Dynamically it maintains the blue oval’s ability to offer an engaging drive regardless of the shape or size of the car. Overall a much better car to drive than to look at.
Renault Clio – 3 points
Part of my fondness for this Renault is due to the fact that I expected very little from this car. However, both in terms of its sharper design and its – albeit slightly too soft – driving dynamics, the car impressed.
The steering is a little light but it fits with the nimble character of the car. The Grand Tour version is a smart edition, offering decent practicality with good looks.
Mercedes A-Class – 2 points
This is the car Mercedes should have built first time around when it deigned to create an entry-level model. Its handling is much crisper than what was there before, and the mix of engines offers a choice of decent fuel consumption or outright power.
The interior is well-designed – if not class-leading – while the look should appeal to an audience previously untapped by the three-pointed star.
Volvo V40 – 2 points
A very smart design is matched by interior comfort that delivers in terms of premium tastes and expectations. Again, Volvo deserves credit for its commitment to safety technology, although many others have now adopted similar systems to the likes of city safe.
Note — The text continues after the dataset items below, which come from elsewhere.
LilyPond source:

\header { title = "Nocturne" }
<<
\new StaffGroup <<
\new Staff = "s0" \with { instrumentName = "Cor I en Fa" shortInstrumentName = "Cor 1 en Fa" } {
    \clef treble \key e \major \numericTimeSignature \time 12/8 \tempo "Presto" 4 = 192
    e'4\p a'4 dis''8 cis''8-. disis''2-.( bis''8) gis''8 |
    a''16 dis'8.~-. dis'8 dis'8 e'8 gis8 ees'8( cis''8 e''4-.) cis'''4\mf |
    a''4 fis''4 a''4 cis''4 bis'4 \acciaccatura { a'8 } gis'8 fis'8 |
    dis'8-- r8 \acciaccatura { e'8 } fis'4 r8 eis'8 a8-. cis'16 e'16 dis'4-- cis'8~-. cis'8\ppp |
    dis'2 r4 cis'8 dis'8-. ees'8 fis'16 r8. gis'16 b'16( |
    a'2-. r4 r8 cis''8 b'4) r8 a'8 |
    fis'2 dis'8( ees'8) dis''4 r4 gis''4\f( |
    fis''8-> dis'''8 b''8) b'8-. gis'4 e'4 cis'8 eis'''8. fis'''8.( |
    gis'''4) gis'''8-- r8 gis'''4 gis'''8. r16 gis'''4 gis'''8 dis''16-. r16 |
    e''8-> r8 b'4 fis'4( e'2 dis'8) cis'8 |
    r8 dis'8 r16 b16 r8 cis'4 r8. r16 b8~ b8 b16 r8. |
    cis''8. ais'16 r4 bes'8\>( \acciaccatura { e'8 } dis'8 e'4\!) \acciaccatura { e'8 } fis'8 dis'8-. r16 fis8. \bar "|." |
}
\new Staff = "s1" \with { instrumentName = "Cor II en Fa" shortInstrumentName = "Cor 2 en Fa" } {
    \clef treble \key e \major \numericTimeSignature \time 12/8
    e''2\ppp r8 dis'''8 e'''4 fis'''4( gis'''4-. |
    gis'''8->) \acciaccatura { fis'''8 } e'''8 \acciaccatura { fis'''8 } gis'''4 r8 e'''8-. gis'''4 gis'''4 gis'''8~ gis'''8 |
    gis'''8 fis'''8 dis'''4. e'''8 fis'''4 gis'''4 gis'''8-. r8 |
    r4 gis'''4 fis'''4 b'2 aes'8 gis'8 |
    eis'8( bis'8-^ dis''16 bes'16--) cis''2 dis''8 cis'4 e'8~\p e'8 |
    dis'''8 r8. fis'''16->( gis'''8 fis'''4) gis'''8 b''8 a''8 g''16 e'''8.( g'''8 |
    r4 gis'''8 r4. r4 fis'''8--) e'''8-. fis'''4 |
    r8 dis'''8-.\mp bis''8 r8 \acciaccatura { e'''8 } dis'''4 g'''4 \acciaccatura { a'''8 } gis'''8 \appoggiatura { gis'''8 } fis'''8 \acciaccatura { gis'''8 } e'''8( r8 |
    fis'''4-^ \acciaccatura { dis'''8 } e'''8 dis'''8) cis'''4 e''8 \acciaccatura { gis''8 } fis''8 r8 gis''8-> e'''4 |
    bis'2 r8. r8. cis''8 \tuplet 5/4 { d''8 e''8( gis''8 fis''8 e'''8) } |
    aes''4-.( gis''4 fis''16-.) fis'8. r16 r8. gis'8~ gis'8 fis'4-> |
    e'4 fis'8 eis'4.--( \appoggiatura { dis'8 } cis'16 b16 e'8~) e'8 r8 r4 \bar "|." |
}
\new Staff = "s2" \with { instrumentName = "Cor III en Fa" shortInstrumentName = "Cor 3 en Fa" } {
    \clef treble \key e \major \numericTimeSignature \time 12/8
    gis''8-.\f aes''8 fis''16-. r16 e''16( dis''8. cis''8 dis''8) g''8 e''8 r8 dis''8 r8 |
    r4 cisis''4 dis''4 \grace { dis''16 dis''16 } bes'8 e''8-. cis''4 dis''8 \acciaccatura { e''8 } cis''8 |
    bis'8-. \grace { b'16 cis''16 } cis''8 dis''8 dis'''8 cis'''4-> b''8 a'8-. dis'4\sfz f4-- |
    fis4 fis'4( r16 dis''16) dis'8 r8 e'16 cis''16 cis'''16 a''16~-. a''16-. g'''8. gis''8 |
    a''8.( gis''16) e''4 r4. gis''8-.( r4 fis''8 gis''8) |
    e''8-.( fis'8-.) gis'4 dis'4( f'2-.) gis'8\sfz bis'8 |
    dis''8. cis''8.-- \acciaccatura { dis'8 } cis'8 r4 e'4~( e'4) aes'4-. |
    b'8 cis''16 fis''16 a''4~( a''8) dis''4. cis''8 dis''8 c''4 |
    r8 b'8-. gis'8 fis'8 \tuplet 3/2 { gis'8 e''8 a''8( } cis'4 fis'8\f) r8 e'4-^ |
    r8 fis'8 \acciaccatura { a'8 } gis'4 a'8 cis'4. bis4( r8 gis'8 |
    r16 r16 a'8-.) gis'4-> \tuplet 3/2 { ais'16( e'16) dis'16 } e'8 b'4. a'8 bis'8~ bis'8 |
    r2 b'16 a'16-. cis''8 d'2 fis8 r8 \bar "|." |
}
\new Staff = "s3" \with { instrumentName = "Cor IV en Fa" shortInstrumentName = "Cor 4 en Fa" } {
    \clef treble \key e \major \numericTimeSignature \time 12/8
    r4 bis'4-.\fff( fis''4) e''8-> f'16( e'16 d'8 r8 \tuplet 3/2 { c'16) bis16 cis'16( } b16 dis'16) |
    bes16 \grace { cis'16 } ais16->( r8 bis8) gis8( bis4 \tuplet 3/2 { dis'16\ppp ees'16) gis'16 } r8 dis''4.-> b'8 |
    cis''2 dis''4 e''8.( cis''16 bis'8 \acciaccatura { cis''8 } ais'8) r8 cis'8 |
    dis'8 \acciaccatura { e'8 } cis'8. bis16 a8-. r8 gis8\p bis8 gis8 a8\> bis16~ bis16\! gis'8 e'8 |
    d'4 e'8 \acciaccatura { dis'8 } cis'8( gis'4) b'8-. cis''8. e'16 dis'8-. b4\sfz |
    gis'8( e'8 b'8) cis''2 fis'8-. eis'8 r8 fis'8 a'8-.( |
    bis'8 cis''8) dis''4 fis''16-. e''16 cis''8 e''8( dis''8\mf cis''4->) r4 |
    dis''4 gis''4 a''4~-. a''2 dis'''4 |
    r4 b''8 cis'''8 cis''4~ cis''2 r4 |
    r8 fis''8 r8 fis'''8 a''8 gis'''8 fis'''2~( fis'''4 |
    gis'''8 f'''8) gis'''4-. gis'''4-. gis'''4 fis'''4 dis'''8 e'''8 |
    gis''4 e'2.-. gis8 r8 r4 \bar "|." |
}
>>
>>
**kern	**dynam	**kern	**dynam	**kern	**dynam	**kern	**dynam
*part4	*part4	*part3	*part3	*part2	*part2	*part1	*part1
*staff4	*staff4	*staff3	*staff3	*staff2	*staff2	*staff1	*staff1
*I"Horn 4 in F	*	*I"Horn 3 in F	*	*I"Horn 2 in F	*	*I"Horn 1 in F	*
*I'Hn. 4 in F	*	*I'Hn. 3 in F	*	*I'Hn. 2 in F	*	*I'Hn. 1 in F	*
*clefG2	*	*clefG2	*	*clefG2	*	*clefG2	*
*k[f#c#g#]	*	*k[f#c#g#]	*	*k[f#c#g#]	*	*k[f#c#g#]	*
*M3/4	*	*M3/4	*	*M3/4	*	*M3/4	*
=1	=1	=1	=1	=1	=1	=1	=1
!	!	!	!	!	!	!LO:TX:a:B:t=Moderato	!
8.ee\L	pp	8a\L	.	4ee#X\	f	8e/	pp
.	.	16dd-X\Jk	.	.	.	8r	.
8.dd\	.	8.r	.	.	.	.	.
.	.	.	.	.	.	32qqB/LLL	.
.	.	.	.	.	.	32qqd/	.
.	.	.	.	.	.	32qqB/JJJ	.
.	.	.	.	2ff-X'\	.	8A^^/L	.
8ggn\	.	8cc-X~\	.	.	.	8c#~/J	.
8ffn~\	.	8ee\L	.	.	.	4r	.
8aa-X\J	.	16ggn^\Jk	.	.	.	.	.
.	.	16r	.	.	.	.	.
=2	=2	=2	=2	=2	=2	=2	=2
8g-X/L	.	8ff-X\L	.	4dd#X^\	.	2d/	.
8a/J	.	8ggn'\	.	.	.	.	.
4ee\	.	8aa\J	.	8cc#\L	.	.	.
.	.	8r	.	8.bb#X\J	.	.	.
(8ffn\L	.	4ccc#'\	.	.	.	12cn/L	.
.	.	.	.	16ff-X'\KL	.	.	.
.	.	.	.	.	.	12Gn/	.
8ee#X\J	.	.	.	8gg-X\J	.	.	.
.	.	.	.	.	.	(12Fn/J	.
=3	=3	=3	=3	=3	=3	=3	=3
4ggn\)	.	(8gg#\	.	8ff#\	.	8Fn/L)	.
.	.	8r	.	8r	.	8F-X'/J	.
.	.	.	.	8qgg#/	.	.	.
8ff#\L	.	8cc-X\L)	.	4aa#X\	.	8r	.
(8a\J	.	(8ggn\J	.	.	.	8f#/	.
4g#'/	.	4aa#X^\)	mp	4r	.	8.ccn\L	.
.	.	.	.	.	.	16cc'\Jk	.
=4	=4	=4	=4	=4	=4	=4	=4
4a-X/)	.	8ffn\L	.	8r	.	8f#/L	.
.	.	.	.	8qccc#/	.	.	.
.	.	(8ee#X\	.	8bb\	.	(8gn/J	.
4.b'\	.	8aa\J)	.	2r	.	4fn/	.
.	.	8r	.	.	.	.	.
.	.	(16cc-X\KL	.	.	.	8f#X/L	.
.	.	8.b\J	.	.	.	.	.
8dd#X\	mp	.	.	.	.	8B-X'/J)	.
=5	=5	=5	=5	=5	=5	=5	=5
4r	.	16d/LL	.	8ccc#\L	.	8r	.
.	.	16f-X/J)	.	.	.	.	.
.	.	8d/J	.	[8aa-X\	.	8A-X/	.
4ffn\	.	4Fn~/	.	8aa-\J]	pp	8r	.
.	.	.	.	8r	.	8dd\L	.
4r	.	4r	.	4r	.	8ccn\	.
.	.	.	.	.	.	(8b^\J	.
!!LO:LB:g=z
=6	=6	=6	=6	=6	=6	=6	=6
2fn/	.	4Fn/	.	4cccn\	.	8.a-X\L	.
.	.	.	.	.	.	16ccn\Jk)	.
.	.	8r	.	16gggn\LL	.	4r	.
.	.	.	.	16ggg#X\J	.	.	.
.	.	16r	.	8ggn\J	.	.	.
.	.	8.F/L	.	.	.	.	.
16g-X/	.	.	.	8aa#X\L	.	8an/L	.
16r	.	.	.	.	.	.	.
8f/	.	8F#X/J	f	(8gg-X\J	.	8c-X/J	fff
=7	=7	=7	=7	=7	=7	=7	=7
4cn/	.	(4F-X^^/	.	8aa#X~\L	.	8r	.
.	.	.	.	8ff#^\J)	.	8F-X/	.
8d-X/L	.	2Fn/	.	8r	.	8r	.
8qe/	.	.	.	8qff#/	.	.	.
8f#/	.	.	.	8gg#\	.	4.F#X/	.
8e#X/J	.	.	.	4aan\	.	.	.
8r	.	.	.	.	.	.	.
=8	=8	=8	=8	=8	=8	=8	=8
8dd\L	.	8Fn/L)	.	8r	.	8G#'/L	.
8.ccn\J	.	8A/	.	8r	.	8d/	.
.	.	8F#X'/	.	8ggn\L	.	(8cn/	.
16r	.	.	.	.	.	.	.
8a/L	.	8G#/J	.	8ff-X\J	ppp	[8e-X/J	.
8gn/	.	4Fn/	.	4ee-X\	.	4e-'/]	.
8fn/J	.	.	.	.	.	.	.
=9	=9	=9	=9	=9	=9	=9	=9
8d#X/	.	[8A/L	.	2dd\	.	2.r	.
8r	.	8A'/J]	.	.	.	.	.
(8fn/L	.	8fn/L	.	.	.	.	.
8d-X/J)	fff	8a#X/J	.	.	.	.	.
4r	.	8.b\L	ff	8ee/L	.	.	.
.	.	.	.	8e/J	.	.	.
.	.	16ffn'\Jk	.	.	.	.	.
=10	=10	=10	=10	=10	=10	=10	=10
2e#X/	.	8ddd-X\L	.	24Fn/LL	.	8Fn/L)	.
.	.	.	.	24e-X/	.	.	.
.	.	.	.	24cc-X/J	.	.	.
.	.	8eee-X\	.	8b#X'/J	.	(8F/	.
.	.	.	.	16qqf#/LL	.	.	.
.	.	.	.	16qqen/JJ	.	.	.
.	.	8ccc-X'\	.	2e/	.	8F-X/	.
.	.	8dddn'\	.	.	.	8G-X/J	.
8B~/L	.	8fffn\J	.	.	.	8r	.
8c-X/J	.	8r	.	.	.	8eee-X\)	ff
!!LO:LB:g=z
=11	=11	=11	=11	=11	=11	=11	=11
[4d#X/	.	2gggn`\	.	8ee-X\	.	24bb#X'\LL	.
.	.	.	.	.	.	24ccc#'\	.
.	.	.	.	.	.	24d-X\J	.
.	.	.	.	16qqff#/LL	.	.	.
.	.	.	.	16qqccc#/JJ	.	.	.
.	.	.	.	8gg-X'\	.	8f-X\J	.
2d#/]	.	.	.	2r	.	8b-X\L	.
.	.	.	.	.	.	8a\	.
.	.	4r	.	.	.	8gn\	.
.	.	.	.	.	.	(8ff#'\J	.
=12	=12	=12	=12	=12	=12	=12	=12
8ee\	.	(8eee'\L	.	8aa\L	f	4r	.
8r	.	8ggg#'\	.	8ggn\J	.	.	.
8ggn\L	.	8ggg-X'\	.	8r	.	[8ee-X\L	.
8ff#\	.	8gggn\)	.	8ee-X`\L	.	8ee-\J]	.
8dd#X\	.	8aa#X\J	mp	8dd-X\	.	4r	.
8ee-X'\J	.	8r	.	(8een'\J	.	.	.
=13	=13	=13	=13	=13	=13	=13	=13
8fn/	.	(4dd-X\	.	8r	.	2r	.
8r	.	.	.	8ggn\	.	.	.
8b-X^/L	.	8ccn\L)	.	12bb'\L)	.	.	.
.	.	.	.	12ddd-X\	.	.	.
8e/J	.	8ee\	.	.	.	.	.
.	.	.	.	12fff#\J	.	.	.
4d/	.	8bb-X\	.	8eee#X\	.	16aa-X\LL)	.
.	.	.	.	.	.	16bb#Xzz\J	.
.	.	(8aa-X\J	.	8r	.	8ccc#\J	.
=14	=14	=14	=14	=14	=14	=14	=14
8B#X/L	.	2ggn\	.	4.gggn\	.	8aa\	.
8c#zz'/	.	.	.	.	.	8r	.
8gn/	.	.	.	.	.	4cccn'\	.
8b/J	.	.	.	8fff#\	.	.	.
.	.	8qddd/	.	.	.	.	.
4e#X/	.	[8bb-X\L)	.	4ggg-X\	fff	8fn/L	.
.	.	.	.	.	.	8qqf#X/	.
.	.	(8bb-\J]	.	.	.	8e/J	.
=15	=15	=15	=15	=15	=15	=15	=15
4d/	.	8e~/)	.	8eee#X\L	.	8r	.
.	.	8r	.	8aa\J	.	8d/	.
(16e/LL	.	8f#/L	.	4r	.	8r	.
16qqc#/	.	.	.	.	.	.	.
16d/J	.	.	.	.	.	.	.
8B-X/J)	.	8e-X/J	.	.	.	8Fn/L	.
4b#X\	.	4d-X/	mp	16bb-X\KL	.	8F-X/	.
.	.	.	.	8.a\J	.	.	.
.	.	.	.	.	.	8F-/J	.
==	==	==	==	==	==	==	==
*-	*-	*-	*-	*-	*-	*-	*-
Dynamically the car copes well with changing road conditions, the ride is comfortable and in keeping with its aim to offer some premium-like comfort in a smaller frame.
Peugeot 208 – 1 point
The look harks back to the good old days of the 205 and 206. Little tricks such as the smaller steering wheel help make it feel fun to drive. It’s a solid effort that feels more composed on the road than many of its rivals.